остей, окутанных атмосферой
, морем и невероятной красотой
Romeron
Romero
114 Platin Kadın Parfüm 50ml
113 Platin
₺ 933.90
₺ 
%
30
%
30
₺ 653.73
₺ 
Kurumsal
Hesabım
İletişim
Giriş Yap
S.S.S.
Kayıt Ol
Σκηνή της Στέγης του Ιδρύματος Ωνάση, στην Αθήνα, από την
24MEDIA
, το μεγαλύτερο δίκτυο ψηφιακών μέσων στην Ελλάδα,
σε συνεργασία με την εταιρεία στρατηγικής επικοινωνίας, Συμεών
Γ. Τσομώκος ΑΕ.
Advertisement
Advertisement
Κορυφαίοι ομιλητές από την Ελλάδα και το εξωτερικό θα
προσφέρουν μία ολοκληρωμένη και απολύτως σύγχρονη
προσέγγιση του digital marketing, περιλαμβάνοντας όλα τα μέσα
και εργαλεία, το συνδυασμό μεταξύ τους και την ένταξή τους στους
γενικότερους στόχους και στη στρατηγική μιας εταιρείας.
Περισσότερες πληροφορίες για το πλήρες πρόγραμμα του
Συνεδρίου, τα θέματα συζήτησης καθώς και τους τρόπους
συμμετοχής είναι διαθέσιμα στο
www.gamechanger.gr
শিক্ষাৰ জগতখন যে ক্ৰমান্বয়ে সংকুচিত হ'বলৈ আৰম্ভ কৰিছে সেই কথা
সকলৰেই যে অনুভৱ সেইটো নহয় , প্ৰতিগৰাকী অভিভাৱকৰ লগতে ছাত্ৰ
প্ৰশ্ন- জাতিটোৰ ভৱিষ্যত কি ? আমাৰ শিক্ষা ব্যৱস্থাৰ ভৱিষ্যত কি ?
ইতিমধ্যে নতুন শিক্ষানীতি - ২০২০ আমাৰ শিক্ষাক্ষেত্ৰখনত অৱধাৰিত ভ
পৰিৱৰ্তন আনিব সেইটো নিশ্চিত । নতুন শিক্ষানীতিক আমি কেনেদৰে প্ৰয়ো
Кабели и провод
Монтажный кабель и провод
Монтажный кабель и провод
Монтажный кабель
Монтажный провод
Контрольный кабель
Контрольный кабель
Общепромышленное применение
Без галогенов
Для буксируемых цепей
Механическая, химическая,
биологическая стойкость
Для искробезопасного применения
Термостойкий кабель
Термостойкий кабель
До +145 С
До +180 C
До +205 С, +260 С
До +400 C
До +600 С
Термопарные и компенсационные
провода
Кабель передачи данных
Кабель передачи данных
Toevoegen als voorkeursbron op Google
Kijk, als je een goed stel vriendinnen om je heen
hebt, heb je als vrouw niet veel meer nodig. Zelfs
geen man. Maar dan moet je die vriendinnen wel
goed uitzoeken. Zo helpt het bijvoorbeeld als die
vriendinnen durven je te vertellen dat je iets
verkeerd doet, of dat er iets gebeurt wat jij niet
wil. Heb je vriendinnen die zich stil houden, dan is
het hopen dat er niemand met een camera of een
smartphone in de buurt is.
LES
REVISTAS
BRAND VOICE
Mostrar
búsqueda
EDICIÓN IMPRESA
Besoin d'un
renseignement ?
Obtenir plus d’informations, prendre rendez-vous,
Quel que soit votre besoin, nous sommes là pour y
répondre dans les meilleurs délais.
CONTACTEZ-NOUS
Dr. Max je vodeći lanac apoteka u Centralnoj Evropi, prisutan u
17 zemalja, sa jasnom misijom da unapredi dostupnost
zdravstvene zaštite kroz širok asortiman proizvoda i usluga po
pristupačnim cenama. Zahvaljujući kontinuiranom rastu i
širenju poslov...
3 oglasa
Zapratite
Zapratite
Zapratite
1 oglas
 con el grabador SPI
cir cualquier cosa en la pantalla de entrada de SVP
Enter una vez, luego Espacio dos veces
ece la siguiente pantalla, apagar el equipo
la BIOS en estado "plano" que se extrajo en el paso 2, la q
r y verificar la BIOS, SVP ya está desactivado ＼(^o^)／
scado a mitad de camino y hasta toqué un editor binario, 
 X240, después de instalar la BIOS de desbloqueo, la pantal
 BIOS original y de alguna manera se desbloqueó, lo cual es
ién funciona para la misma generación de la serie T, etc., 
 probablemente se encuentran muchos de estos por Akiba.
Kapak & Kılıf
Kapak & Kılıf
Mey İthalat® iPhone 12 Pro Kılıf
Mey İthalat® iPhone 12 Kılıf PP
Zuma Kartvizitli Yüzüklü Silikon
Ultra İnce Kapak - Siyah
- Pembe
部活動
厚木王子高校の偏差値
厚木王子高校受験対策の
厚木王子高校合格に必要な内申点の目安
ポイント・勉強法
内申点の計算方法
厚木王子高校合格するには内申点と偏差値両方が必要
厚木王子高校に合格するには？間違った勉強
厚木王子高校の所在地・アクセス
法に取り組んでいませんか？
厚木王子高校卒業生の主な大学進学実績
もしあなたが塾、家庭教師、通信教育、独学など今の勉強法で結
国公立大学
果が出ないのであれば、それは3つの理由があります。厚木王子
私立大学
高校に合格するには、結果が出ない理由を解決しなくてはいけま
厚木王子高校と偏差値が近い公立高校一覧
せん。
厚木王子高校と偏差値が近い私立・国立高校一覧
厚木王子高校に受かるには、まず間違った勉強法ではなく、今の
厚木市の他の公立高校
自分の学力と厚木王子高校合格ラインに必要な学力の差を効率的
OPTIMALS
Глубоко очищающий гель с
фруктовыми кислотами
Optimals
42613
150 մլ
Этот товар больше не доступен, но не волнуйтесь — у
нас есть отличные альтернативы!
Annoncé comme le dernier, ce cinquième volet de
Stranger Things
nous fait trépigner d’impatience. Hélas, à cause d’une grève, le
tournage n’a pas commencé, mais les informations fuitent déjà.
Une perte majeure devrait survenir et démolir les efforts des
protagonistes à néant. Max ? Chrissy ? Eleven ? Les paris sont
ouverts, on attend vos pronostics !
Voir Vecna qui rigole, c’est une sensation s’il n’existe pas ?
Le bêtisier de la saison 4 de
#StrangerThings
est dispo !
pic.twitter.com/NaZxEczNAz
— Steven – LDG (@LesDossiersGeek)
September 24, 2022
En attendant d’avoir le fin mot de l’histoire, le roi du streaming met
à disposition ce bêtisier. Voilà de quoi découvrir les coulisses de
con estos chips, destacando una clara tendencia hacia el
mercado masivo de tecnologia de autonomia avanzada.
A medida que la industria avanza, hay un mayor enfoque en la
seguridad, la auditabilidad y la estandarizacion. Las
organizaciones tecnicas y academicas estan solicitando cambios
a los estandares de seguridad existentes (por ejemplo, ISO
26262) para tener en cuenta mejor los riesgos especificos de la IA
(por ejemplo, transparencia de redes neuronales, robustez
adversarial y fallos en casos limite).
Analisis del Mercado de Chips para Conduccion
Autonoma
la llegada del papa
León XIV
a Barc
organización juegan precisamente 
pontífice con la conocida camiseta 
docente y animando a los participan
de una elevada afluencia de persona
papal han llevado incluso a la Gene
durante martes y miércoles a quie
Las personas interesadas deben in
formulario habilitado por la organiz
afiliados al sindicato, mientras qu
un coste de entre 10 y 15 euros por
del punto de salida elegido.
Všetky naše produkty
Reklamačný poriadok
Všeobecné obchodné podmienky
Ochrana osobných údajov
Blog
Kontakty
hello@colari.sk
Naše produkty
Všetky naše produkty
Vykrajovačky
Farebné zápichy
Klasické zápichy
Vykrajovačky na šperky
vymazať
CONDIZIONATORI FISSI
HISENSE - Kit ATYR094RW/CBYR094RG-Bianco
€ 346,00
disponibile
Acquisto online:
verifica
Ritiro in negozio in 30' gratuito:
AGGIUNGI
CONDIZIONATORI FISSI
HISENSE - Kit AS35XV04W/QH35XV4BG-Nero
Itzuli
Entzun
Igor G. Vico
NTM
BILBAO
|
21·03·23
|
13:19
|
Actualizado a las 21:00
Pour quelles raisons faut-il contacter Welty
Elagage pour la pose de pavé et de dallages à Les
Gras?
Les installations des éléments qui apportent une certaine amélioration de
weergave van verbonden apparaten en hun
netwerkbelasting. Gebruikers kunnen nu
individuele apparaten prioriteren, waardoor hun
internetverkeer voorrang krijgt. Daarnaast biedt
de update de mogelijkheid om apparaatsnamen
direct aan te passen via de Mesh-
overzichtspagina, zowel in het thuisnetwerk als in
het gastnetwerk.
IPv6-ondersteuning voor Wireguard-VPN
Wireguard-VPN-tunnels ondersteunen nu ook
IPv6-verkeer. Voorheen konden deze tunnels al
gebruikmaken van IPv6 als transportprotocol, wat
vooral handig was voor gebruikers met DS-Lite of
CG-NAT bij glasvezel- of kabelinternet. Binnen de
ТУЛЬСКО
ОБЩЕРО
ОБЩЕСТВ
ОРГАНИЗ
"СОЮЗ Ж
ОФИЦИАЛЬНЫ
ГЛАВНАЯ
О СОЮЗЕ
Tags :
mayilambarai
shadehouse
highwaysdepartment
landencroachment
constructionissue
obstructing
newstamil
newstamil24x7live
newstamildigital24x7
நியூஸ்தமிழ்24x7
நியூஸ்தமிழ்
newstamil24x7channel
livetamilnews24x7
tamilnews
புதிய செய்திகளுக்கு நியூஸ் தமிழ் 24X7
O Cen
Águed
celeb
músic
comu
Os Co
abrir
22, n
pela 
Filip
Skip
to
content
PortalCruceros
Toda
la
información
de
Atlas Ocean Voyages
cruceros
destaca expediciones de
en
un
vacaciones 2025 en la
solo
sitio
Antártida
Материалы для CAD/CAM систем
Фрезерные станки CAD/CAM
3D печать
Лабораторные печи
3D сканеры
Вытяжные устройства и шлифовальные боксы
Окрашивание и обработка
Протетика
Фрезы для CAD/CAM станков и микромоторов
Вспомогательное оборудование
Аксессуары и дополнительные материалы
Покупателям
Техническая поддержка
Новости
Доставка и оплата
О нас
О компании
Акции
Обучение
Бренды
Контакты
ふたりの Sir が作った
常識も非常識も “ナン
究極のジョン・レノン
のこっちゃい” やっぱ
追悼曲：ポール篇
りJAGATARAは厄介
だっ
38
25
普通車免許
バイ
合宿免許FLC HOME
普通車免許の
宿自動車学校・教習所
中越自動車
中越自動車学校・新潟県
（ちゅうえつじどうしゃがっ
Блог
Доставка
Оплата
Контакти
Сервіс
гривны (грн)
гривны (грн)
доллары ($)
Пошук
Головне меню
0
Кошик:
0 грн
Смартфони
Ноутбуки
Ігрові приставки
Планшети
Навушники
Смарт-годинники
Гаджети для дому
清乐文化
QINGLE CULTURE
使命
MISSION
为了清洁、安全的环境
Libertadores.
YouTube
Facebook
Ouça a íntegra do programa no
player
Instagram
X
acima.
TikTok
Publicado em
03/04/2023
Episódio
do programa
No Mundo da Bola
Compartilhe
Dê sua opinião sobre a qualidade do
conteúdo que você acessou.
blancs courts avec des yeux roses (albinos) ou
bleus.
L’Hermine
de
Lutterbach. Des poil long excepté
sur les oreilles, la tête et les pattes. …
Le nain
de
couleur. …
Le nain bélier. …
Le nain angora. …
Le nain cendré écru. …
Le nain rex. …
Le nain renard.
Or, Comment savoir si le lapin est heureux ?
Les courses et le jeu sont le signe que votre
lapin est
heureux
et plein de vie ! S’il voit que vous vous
**********
_WHAT IS NEEDED_. Look through the entries above, find each line containing "vous", and copy it.

_OUTPUT OF THE TASK_.
Obtenir plus d’informations, prendre rendez-vous,
et plein de vie ! S’il voit que vous vous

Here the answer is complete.